Pakistan Today

Bizarre ‘bounty’ business

Highhandedness, US-style

So the US administration is at it again, doing what it often resorts to – bullying and blatantly ignoring international law. No less making its behaviour more unpopular. Washington has offered $10 million bounty for the arrest of Jamaat-ud-Dawa chief Hafiz Saeed. Hafiz Saeed is a Pakistani national, not a proclaimed offender or in hiding and in fact cleared by Pakistan’s courts. Within Pakistan, while we debate his role and his approach, and many criticise him too, but this US move is illegal and illogical.

And what excellent timing, just when the parliamentary review is underway to reset Pakistan-US relations to make them “transparent and predictable based on mutual respect”. Also, this announcement has been sprung as a total surprise on Islamabad. Washington chose the media to inform the government and that too from Delhi. So the Indian government and not the US government knew beforehand!

This move has no legal basis and appears to be a knee-jerk, tit-for-tat response to either Hafiz Saeed’s position in the Defence of Pakistan Council or an attempt to pressurise Pakistan to relent on NATO supply lines. Hafiz Saeed who has the mobilising street power has been vociferous in his criticism of both the US and India and has strongly opposed the resumption of Nato supplies to Afghanistan with emphatic calls for an end to the drone attacks.

So typical of the US to be operating with equal gusto on contradictory premises. Washington is demanding that Pakistan release a Pakistani citizen Dr Shakil Afridi who faces legally proven charges of treason for collaborating with a foreign intelligence agency, but wants a Pakistani national, who Pakistan’s courts had to release because of lack of evidence, to be arrested without even sharing a shred of evidence.

So what prompted this move by the US and why at this particular time?
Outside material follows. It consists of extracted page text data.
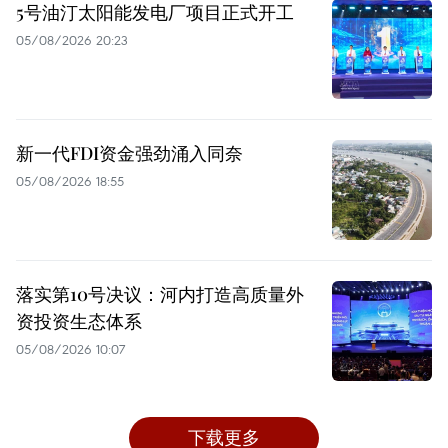
5号油汀太阳能发电厂项目正式开工
05/08/2026 20:23
新一代FDI资金强劲涌入同奈
05/08/2026 18:55
落实第10号决议：河内打造高质量外
资投资生态体系
05/08/2026 10:07
下载更多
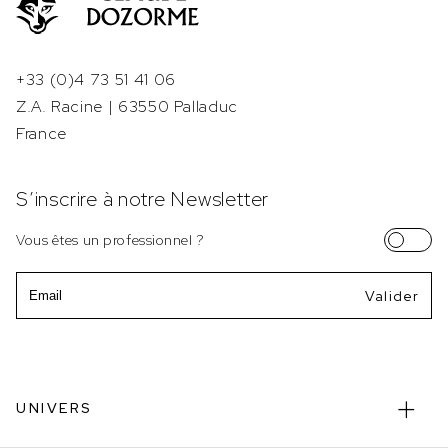
+33 (0)4 73 51 41 06
Z.A. Racine | 63550 Palladuc
France
S’inscrire à notre Newsletter
Vous êtes un professionnel ?
Email
UNIVERS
The timing and venue of this announcement is as intriguing as the act itself. It raises many questions. The announcement was made by the US undersecretary of state during her visit to India on Monday, less than a week before President Asif Ali Zardari’s private trip to the country where he is also scheduled to have a luncheon meeting with the Indian premier. The announcement which has been hailed by the Indian government is going to cast a dark shadow on Zardari-Manmohan meeting with terror talk in the media eclipsing the earlier expected focus on boosting trade and a liberalisation of the visa regime.
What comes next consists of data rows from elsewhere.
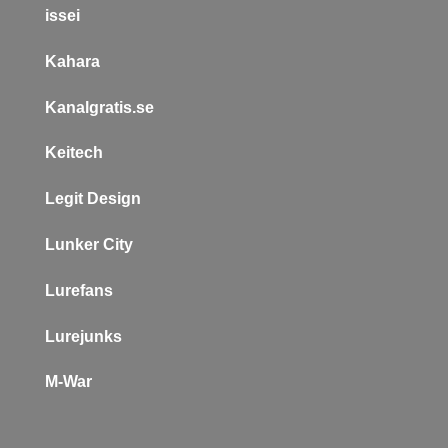
issei
Kahara
Kanalgratis.se
Keitech
L
egit Design
Lunker City
Lurefans
Lurejunks
M-War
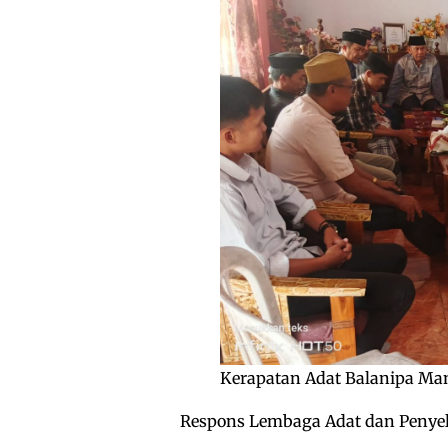
Kerapatan Adat Balanipa Ma
Respons Lembaga Adat dan Penyel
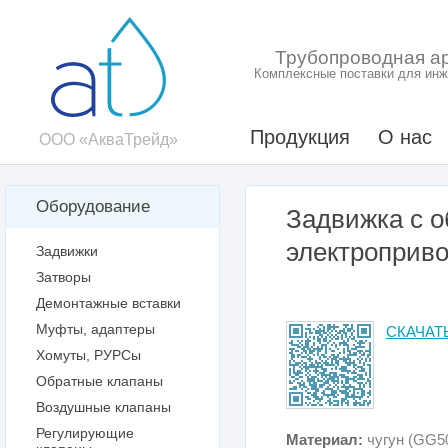
Трубопроводная а
Комплексные поставки для инж
Продукция
О нас
ООО «АкваТрейд»
Оборудование
Задвижка с о
электроприв
Задвижки
Затворы
Демонтажные вставки
Муфты, адаптеры
СКАЧАТ
Хомуты, РУРСы
Обратные клапаны
Воздушные клапаны
Регулирующие
Материал:
чугун (GG5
While the move may be perceived as a success of Indian diplomacy, it signals the increasing convergence of India-US strategic interests in the region and both jointly exerting pressure on Pakistan to extract concessions.

It’s Washington’s displeasure and impatience at Pakistan dragging its feet on the re-opening of land routes for the NATO supplies which is proving very expensive for the US and its allies. Pakistan’s leading political parties have been advocating linking the reopening of Nato supplies to a halt to drone attacks which the US has point blank refused. Now the Hafiz Saeed card will produce more opposition than support for the US here.

The bounty announcement, in Washington’s ivory tower approach serves the agenda of pushing Pakistan to ‘do more’ on the terrorism. In its election year, perhaps the Obama Administration may believe it will earn some more votes at home.

When President Obama met Prime Minister Gilani in Seoul last week, he had advocated a balanced approach in the relationship that respects Pakistan’s sovereignty and interests but also US concerns about its national security. However, the American move shows that the US remains and will remain selective in its respect for Pakistan’s sovereignty and will indeed overlook it when it does not suit it. So where is the mutual respect that US incessantly talks about? It wants Pakistan to also address the US security concerns but flagrantly disregards Pakistan’s territorial integrity and looks the other way when Pakistan talks about stopping drone strikes, which undermine Pakistan’s security with an inevitable backlash manifesting in suicide attacks and nationwide protests.

From a purely legal standpoint, there seems to be no justification for this move given that Hafiz Saeed is not on the run and there are no criminal sentences against him in Pakistan or in any US court of law. He was freed from detention on orders of both the High Court and the Supreme Court of Pakistan in absence of substantive evidence to prove the charges against him. Yet he figures on a US Department of Treasury’s list of special designated individuals with links to terrorism. In 2008, his name had been added to the UN List of persons suspected of sponsoring terrorism. Subsequently, the government sealed all outfits under his control. He was detained but released as there was no evidence to substantiate any criminal charges. Yet, in the books of the US government, he remains guilty and is among the Most Wanted Terrorists.

This move will not endear Americans to Pakistanis and will only further inflame the anti-US sentiment that prevails in the country. It will be counterproductive to the much needed spirit of confidence-building between the two countries. Instead of helping improve relations such acts of highhandedness will further sour them.

If there was any wisdom in Washington on this matter, they would have decided to retract this bizarre bounty announcement. Perhaps a more eligible candidate for head money, for a mass murderer’s trial is the former president of the United States, George W Bush, who waged war against Iraq on the false and doctored premises that killed thousands of innocent Iraqi citizens.

What unbearable hubris of power that would make potentially logical minds opt for such illogical, ignorant and counter-productive moves.